**WORK INSTRUCTION:** Give the records again exactly as written. Leave out the pictures.
[[ INFORMATION, beginning ]]
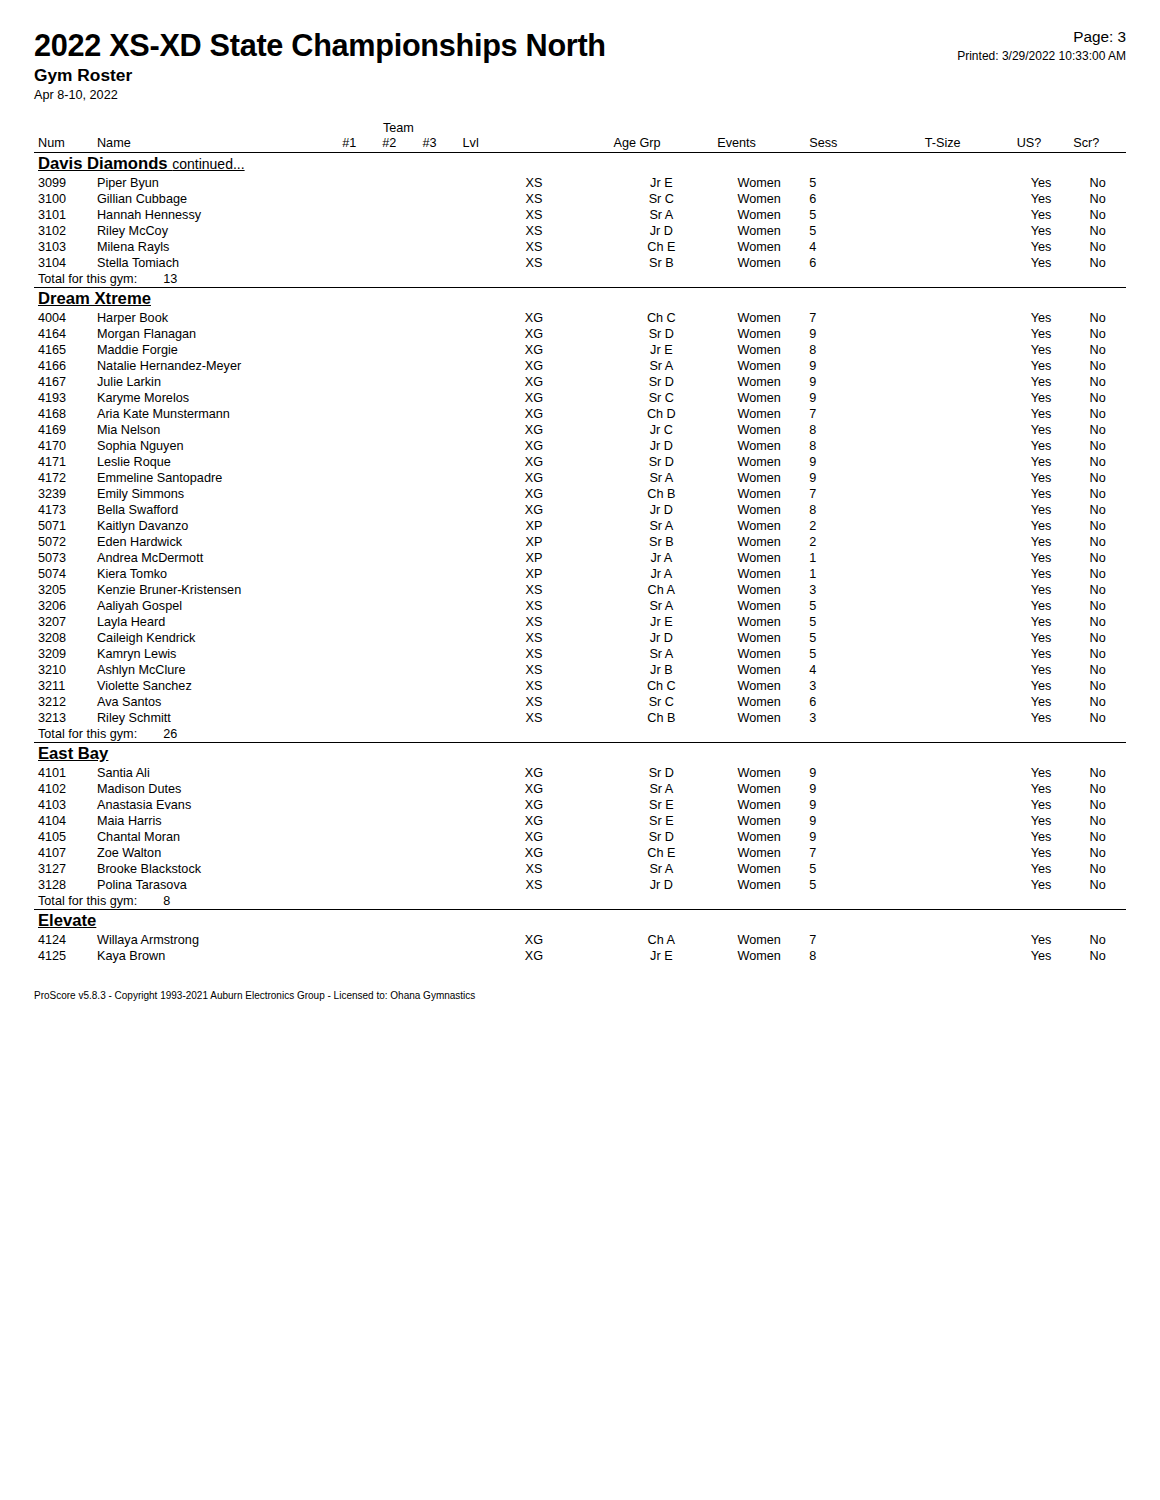Page: 3
Printed: 3/29/2022 10:33:00 AM
2022 XS-XD State Championships North
Gym Roster
Apr 8-10, 2022
| | | Team | | | | | | | |
| Num | Name | #1 | #2 | #3 | Lvl | Age Grp | Events | Sess | T-Size | US? | Scr? |
| Davis Diamonds continued... |
| 3099 | Piper Byun | | | | XS | Jr E | Women | 5 | | Yes | No |
| 3100 | Gillian Cubbage | | | | XS | Sr C | Women | 6 | | Yes | No |
| 3101 | Hannah Hennessy | | | | XS | Sr A | Women | 5 | | Yes | No |
| 3102 | Riley McCoy | | | | XS | Jr D | Women | 5 | | Yes | No |
| 3103 | Milena Rayls | | | | XS | Ch E | Women | 4 | | Yes | No |
| 3104 | Stella Tomiach | | | | XS | Sr B | Women | 6 | | Yes | No |
| Total for this gym: 13 | |
| Dream Xtreme |
| 4004 | Harper Book | | | | XG | Ch C | Women | 7 | | Yes | No |
| 4164 | Morgan Flanagan | | | | XG | Sr D | Women | 9 | | Yes | No |
| 4165 | Maddie Forgie | | | | XG | Jr E | Women | 8 | | Yes | No |
| 4166 | Natalie Hernandez-Meyer | | | | XG | Sr A | Women | 9 | | Yes | No |
| 4167 | Julie Larkin | | | | XG | Sr D | Women | 9 | | Yes | No |
| 4193 | Karyme Morelos | | | | XG | Sr C | Women | 9 | | Yes | No |
| 4168 | Aria Kate Munstermann | | | | XG | Ch D | Women | 7 | | Yes | No |
| 4169 | Mia Nelson | | | | XG | Jr C | Women | 8 | | Yes | No |
| 4170 | Sophia Nguyen | | | | XG | Jr D | Women | 8 | | Yes | No |
| 4171 | Leslie Roque | | | | XG | Sr D | Women | 9 | | Yes | No |
| 4172 | Emmeline Santopadre | | | | XG | Sr A | Women | 9 | | Yes | No |
| 3239 | Emily Simmons | | | | XG | Ch B | Women | 7 | | Yes | No |
| 4173 | Bella Swafford | | | | XG | Jr D | Women | 8 | | Yes | No |
| 5071 | Kaitlyn Davanzo | | | | XP | Sr A | Women | 2 | | Yes | No |
| 5072 | Eden Hardwick | | | | XP | Sr B | Women | 2 | | Yes | No |
| 5073 | Andrea McDermott | | | | XP | Jr A | Women | 1 | | Yes | No |
| 5074 | Kiera Tomko | | | | XP | Jr A | Women | 1 | | Yes | No |
| 3205 | Kenzie Bruner-Kristensen | | | | XS | Ch A | Women | 3 | | Yes | No |
| 3206 | Aaliyah Gospel | | | | XS | Sr A | Women | 5 | | Yes | No |
| 3207 | Layla Heard | | | | XS | Jr E | Women | 5 | | Yes | No |
| 3208 | Caileigh Kendrick | | | | XS | Jr D | Women | 5 | | Yes | No |
| 3209 | Kamryn Lewis | | | | XS | Sr A | Women | 5 | | Yes | No |
| 3210 | Ashlyn McClure | | | | XS | Jr B | Women | 4 | | Yes | No |
| 3211 | Violette Sanchez | | | | XS | Ch C | Women | 3 | | Yes | No |
| 3212 | Ava Santos | | | | XS | Sr C | Women | 6 | | Yes | No |
| 3213 | Riley Schmitt | | | | XS | Ch B | Women | 3 | | Yes | No |
| Total for this gym: 26 | |
| East Bay |
| 4101 | Santia Ali | | | | XG | Sr D | Women | 9 | | Yes | No |
| 4102 | Madison Dutes | | | | XG | Sr A | Women | 9 | | Yes | No |
| 4103 | Anastasia Evans | | | | XG | Sr E | Women | 9 | | Yes | No |
| 4104 | Maia Harris | | | | XG | Sr E | Women | 9 | | Yes | No |
| 4105 | Chantal Moran | | | | XG | Sr D | Women | 9 | | Yes | No |
| 4107 | Zoe Walton | | | | XG | Ch E | Women | 7 | | Yes | No |
| 3127 | Brooke Blackstock | | | | XS | Sr A | Women | 5 | | Yes | No |
| 3128 | Polina Tarasova | | | | XS | Jr D | Women | 5 | | Yes | No |
| Total for this gym: 8 | |
| Elevate |
| 4124 | Willaya Armstrong | | | | XG | Ch A | Women | 7 | | Yes | No |
| 4125 | Kaya Brown | | | | XG | Jr E | Women | 8 | | Yes | No |
ProScore v5.8.3 - Copyright 1993-2021 Auburn Electronics Group - Licensed to: Ohana Gymnastics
[[ INFORMATION, end ]]
**ANSWER SPACE:**
Page: 3
Printed: 3/29/2022 10:33:00 AM
2022 XS-XD State Championships North
Gym Roster
Apr 8-10, 2022
| | | Team | | | | | | | |
| Num | Name | #1 | #2 | #3 | Lvl | Age Grp | Events | Sess | T-Size | US? | Scr? |
| Davis Diamonds continued... |
| 3099 | Piper Byun | | | | XS | Jr E | Women | 5 | | Yes | No |
| 3100 | Gillian Cubbage | | | | XS | Sr C | Women | 6 | | Yes | No |
| 3101 | Hannah Hennessy | | | | XS | Sr A | Women | 5 | | Yes | No |
| 3102 | Riley McCoy | | | | XS | Jr D | Women | 5 | | Yes | No |
| 3103 | Milena Rayls | | | | XS | Ch E | Women | 4 | | Yes | No |
| 3104 | Stella Tomiach | | | | XS | Sr B | Women | 6 | | Yes | No |
| Total for this gym: 13 | |
| Dream Xtreme |
| 4004 | Harper Book | | | | XG | Ch C | Women | 7 | | Yes | No |
| 4164 | Morgan Flanagan | | | | XG | Sr D | Women | 9 | | Yes | No |
| 4165 | Maddie Forgie | | | | XG | Jr E | Women | 8 | | Yes | No |
| 4166 | Natalie Hernandez-Meyer | | | | XG | Sr A | Women | 9 | | Yes | No |
| 4167 | Julie Larkin | | | | XG | Sr D | Women | 9 | | Yes | No |
| 4193 | Karyme Morelos | | | | XG | Sr C | Women | 9 | | Yes | No |
| 4168 | Aria Kate Munstermann | | | | XG | Ch D | Women | 7 | | Yes | No |
| 4169 | Mia Nelson | | | | XG | Jr C | Women | 8 | | Yes | No |
| 4170 | Sophia Nguyen | | | | XG | Jr D | Women | 8 | | Yes | No |
| 4171 | Leslie Roque | | | | XG | Sr D | Women | 9 | | Yes | No |
| 4172 | Emmeline Santopadre | | | | XG | Sr A | Women | 9 | | Yes | No |
| 3239 | Emily Simmons | | | | XG | Ch B | Women | 7 | | Yes | No |
| 4173 | Bella Swafford | | | | XG | Jr D | Women | 8 | | Yes | No |
| 5071 | Kaitlyn Davanzo | | | | XP | Sr A | Women | 2 | | Yes | No |
| 5072 | Eden Hardwick | | | | XP | Sr B | Women | 2 | | Yes | No |
| 5073 | Andrea McDermott | | | | XP | Jr A | Women | 1 | | Yes | No |
| 5074 | Kiera Tomko | | | | XP | Jr A | Women | 1 | | Yes | No |
| 3205 | Kenzie Bruner-Kristensen | | | | XS | Ch A | Women | 3 | | Yes | No |
| 3206 | Aaliyah Gospel | | | | XS | Sr A | Women | 5 | | Yes | No |
| 3207 | Layla Heard | | | | XS | Jr E | Women | 5 | | Yes | No |
| 3208 | Caileigh Kendrick | | | | XS | Jr D | Women | 5 | | Yes | No |
| 3209 | Kamryn Lewis | | | | XS | Sr A | Women | 5 | | Yes | No |
| 3210 | Ashlyn McClure | | | | XS | Jr B | Women | 4 | | Yes | No |
| 3211 | Violette Sanchez | | | | XS | Ch C | Women | 3 | | Yes | No |
| 3212 | Ava Santos | | | | XS | Sr C | Women | 6 | | Yes | No |
| 3213 | Riley Schmitt | | | | XS | Ch B | Women | 3 | | Yes | No |
| Total for this gym: 26 | |
| East Bay |
| 4101 | Santia Ali | | | | XG | Sr D | Women | 9 | | Yes | No |
| 4102 | Madison Dutes | | | | XG | Sr A | Women | 9 | | Yes | No |
| 4103 | Anastasia Evans | | | | XG | Sr E | Women | 9 | | Yes | No |
| 4104 | Maia Harris | | | | XG | Sr E | Women | 9 | | Yes | No |
| 4105 | Chantal Moran | | | | XG | Sr D | Women | 9 | | Yes | No |
| 4107 | Zoe Walton | | | | XG | Ch E | Women | 7 | | Yes | No |
| 3127 | Brooke Blackstock | | | | XS | Sr A | Women | 5 | | Yes | No |
| 3128 | Polina Tarasova | | | | XS | Jr D | Women | 5 | | Yes | No |
| Total for this gym: 8 | |
| Elevate |
| 4124 | Willaya Armstrong | | | | XG | Ch A | Women | 7 | | Yes | No |
| 4125 | Kaya Brown | | | | XG | Jr E | Women | 8 | | Yes | No |
ProScore v5.8.3 - Copyright 1993-2021 Auburn Electronics Group - Licensed to: Ohana Gymnastics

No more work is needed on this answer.